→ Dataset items
☆ ☆ ☆ ☆ ☆ ☆ ☆

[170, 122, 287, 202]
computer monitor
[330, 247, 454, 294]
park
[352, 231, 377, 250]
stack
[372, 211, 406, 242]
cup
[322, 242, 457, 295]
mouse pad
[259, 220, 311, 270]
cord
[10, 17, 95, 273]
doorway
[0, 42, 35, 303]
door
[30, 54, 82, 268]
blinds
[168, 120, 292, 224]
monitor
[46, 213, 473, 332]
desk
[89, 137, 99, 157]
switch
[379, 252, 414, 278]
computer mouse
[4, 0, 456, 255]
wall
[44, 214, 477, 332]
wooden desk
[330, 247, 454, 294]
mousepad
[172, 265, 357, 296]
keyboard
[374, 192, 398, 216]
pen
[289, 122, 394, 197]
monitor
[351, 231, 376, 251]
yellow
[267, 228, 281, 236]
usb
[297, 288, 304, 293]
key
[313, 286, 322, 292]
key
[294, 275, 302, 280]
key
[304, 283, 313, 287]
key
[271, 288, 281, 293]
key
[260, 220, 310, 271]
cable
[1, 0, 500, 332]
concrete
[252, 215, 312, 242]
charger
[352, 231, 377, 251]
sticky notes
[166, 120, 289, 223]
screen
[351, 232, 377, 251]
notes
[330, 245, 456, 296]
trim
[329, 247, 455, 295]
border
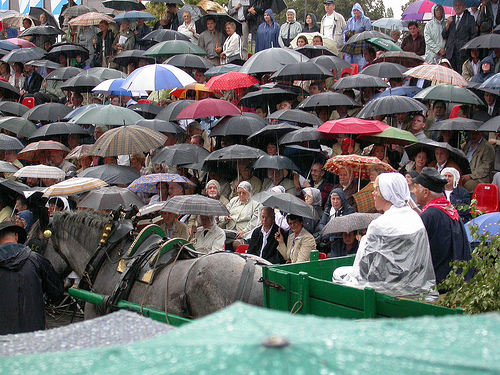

☆ ☆ ☆ ☆ ☆ ☆ ☆

→ REQUEST
Repeat all of the dataset items with "332" swapped for "335" wherever it occurs, keeping everything else the same and omitting the pictures.

→ THE COMPLETED TASK
[170, 122, 287, 202]
computer monitor
[330, 247, 454, 294]
park
[352, 231, 377, 250]
stack
[372, 211, 406, 242]
cup
[322, 242, 457, 295]
mouse pad
[259, 220, 311, 270]
cord
[10, 17, 95, 273]
doorway
[0, 42, 35, 303]
door
[30, 54, 82, 268]
blinds
[168, 120, 292, 224]
monitor
[46, 213, 473, 335]
desk
[89, 137, 99, 157]
switch
[379, 252, 414, 278]
computer mouse
[4, 0, 456, 255]
wall
[44, 214, 477, 335]
wooden desk
[330, 247, 454, 294]
mousepad
[172, 265, 357, 296]
keyboard
[374, 192, 398, 216]
pen
[289, 122, 394, 197]
monitor
[351, 231, 376, 251]
yellow
[267, 228, 281, 236]
usb
[297, 288, 304, 293]
key
[313, 286, 322, 292]
key
[294, 275, 302, 280]
key
[304, 283, 313, 287]
key
[271, 288, 281, 293]
key
[260, 220, 310, 271]
cable
[1, 0, 500, 335]
concrete
[252, 215, 312, 242]
charger
[352, 231, 377, 251]
sticky notes
[166, 120, 289, 223]
screen
[351, 232, 377, 251]
notes
[330, 245, 456, 296]
trim
[329, 247, 455, 295]
border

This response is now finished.